** start **
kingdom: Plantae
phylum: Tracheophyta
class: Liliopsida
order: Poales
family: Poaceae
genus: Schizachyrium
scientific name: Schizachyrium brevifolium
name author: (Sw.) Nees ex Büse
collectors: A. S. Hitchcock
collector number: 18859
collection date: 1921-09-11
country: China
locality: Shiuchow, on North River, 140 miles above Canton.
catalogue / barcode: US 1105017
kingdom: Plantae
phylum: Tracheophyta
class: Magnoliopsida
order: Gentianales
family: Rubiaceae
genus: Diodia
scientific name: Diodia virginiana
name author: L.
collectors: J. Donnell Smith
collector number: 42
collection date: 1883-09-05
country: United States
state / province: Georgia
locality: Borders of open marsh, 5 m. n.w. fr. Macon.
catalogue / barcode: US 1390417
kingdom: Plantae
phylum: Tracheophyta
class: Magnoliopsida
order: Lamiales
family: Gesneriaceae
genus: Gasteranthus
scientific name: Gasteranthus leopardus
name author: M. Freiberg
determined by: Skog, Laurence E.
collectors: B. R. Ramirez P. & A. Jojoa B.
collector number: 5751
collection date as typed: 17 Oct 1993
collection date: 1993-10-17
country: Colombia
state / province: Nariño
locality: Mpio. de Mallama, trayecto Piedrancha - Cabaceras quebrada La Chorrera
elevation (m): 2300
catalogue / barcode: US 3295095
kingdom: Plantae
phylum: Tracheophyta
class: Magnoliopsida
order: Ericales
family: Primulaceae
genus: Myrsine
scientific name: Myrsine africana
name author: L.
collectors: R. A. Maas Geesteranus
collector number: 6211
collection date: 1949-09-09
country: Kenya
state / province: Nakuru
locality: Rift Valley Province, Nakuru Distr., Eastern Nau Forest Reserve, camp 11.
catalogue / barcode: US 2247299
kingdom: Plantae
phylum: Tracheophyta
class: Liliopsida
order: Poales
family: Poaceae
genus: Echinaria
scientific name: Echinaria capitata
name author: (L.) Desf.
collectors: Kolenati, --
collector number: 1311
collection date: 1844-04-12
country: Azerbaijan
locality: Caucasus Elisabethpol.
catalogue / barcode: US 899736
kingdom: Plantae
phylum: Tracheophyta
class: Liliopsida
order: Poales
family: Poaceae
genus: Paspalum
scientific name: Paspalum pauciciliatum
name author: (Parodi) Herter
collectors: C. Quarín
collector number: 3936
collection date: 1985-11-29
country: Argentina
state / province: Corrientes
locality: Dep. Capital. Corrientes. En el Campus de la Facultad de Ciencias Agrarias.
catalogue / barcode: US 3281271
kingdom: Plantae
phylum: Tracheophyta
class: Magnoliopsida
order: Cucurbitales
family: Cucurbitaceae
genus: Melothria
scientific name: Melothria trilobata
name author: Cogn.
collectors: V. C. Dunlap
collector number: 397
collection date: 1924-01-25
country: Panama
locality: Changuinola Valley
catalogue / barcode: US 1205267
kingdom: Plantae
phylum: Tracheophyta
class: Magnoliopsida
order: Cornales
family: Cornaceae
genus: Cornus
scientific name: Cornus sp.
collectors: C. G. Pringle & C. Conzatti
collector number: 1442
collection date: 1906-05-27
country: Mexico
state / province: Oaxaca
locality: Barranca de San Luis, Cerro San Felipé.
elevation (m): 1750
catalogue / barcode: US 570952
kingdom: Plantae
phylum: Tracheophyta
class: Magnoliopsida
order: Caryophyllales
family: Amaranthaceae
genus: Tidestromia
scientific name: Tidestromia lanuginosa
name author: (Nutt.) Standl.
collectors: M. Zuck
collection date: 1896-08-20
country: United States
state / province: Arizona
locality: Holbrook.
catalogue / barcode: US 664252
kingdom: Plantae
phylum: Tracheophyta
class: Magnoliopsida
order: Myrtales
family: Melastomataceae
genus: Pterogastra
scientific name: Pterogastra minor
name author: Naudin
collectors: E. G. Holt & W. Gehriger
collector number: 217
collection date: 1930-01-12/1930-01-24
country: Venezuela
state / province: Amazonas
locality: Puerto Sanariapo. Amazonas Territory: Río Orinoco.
** end **
▶ **What is required**:
Retype the material from the line holding "collection date: 1924-01-25" through its final line, inclusive.

▶ **Solution for this exercise**:
collection date: 1924-01-25
country: Panama
locality: Changuinola Valley
catalogue / barcode: US 1205267
kingdom: Plantae
phylum: Tracheophyta
class: Magnoliopsida
order: Cornales
family: Cornaceae
genus: Cornus
scientific name: Cornus sp.
collectors: C. G. Pringle & C. Conzatti
collector number: 1442
collection date: 1906-05-27
country: Mexico
state / province: Oaxaca
locality: Barranca de San Luis, Cerro San Felipé.
elevation (m): 1750
catalogue / barcode: US 570952
kingdom: Plantae
phylum: Tracheophyta
class: Magnoliopsida
order: Caryophyllales
family: Amaranthaceae
genus: Tidestromia
scientific name: Tidestromia lanuginosa
name author: (Nutt.) Standl.
collectors: M. Zuck
collection date: 1896-08-20
country: United States
state / province: Arizona
locality: Holbrook.
catalogue / barcode: US 664252
kingdom: Plantae
phylum: Tracheophyta
class: Magnoliopsida
order: Myrtales
family: Melastomataceae
genus: Pterogastra
scientific name: Pterogastra minor
name author: Naudin
collectors: E. G. Holt & W. Gehriger
collector number: 217
collection date: 1930-01-12/1930-01-24
country: Venezuela
state / province: Amazonas
locality: Puerto Sanariapo. Amazonas Territory: Río Orinoco.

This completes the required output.